I am going to start with an example of two geometric figures. Rectangle must haves:
- quadrilateral
- four right angles
- opposite sides are equal and parallel
- diagonals bisect each other
If we say that every square is a rectangle, a square should possess all properties of a rectangle, plus unique properties on his own, such as:
- all four sides are equal
- diagonals cross at right angles
In comparison to number $2$ and properties of prime numbers, number $2$ is a whole number whose only factors are $1$ and itself. Second one is that every prime cannot be made of rectangle with more than one row. So far, so good, and another property for primes is that every prime can be written as a difference of two squares in a unique way – this is where number $2$ and all evens have non-integral solution:
$(\frac{3}{2})^2 – (\frac{1}{2})^2 = \frac{9}{4} – \frac{1}{4} = \frac{8}{4} = 2$
It is easy to notice all odd composite numbers have two or more integer solutions depending on number of factors. We can see it by intersecting two rectangles of the same size, where both sides of the rectangle are odd or prime numbers:
Clearly number $2$ has got his own properties like parity = $0$, where all prime numbers $>2$ have parity = $1$ inherited from odd numbers. My confusion is that should number $2$ retain all properties of prime numbers "to be qualified" one of them? ( such as in case of square being a rectangle).
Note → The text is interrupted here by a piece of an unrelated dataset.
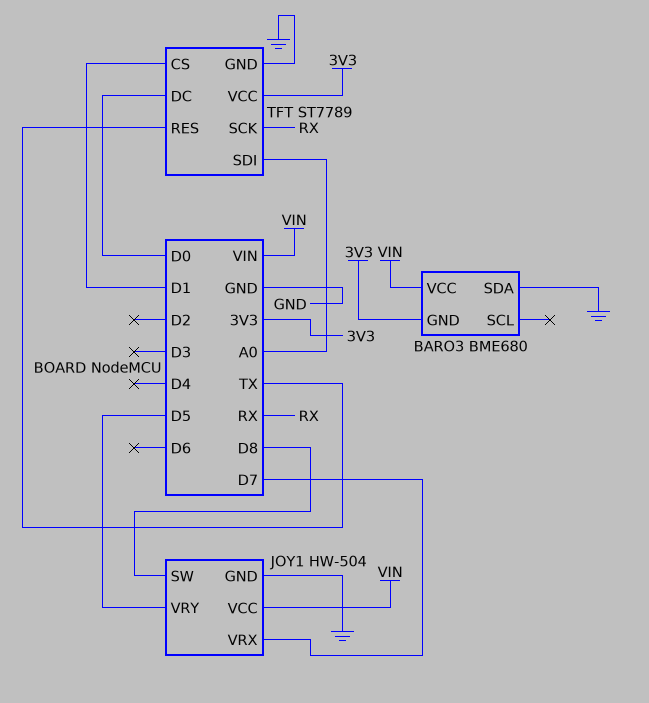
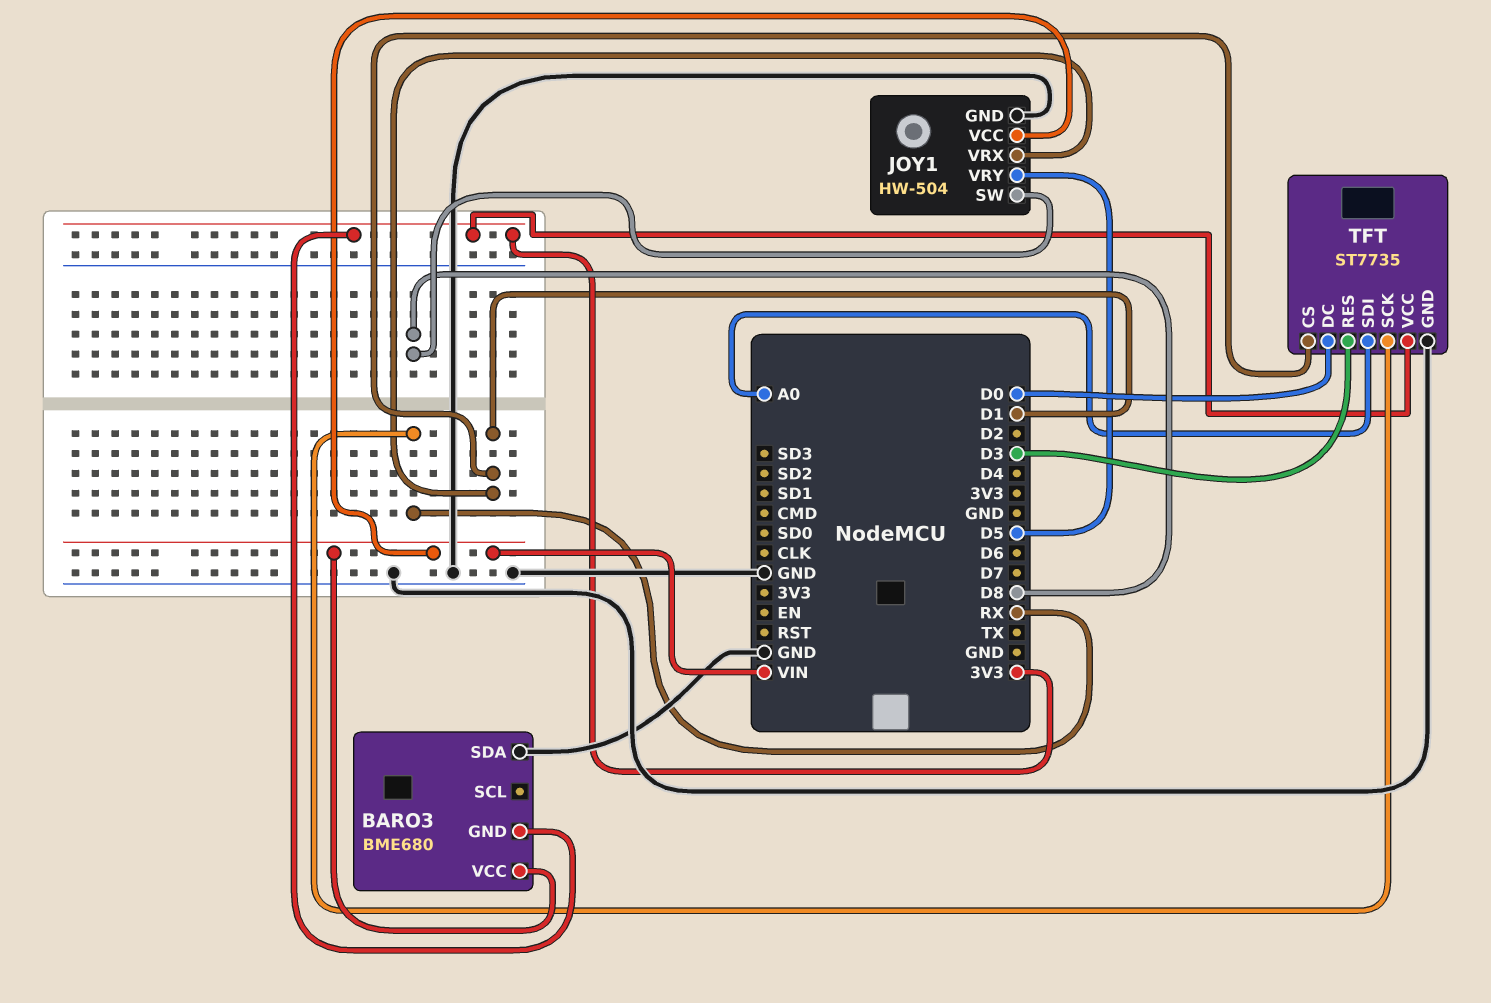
JOY1 pin VRX: D7 -> D1
TFT: ST7789 -> ST7735
TFT pin RES: TX -> D3

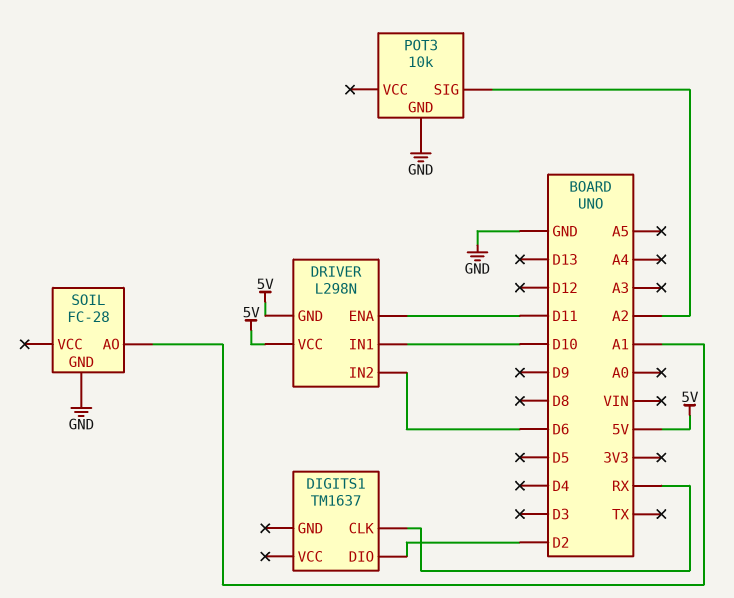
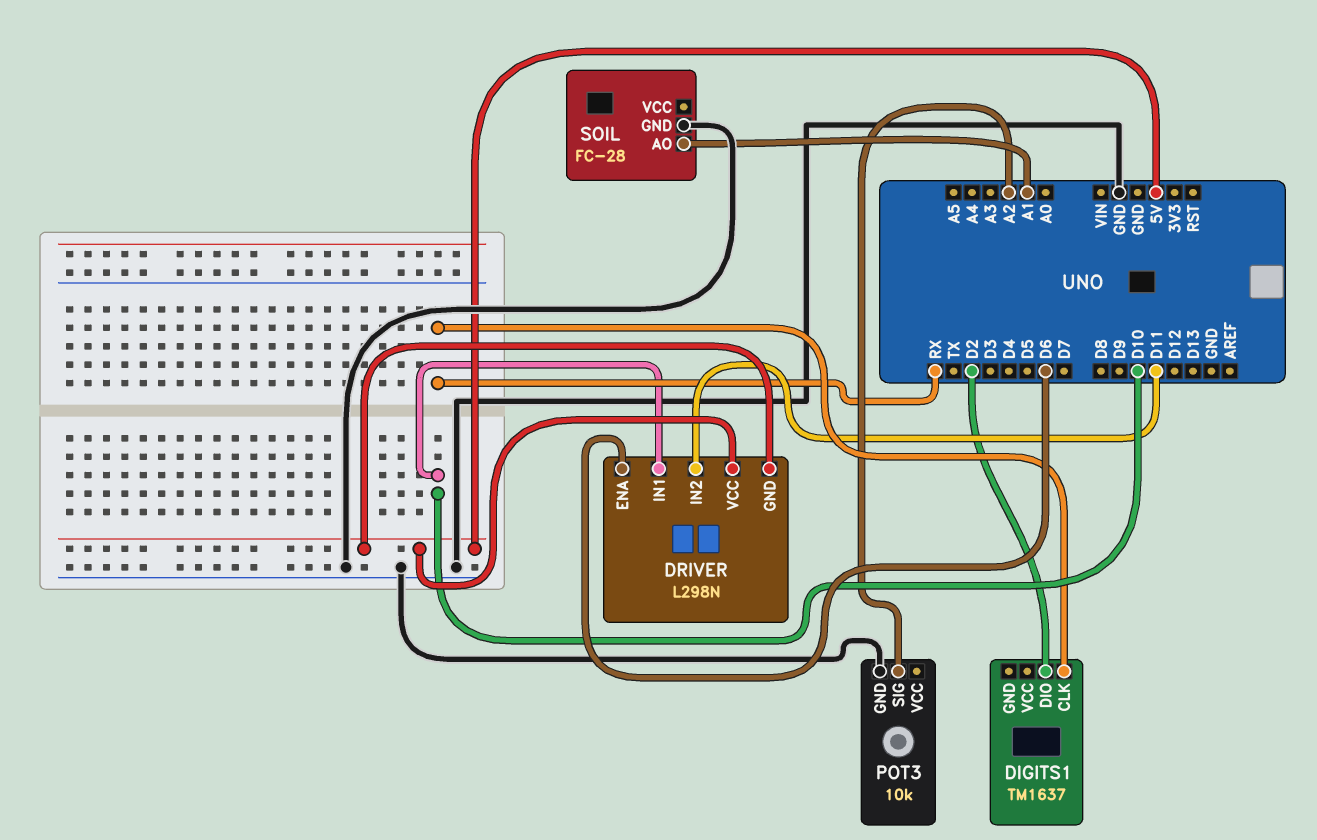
DRIVER pin ENA: D11 -> D6
DRIVER pin IN2: D6 -> D11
Or perhaps we can skip this fact and simply call number $2$ the only even prime.
Best Answer
You could raise exactly the same objections if you noted that "all prime numbers are bigger than $4$, except for these two weird exceptions $2$ and $3$". Does that mean you have some kind of existential angst about the primality of $3$, or does it simply mean that numbers do have different properties from each other?
In a ring, "$p$ is prime" means nothing more nor less than "if $p \mid a b$ then $p \mid a$ or $p \mid b$, and $p \not = 0$, and $p$ has no multiplicative inverse". Equivalently, in $\mathbb{Z}$, "$p$ is prime" means "$p$ has no factors other than itself and $1$, and is not $0$ or $\pm 1$". That's all there is to it.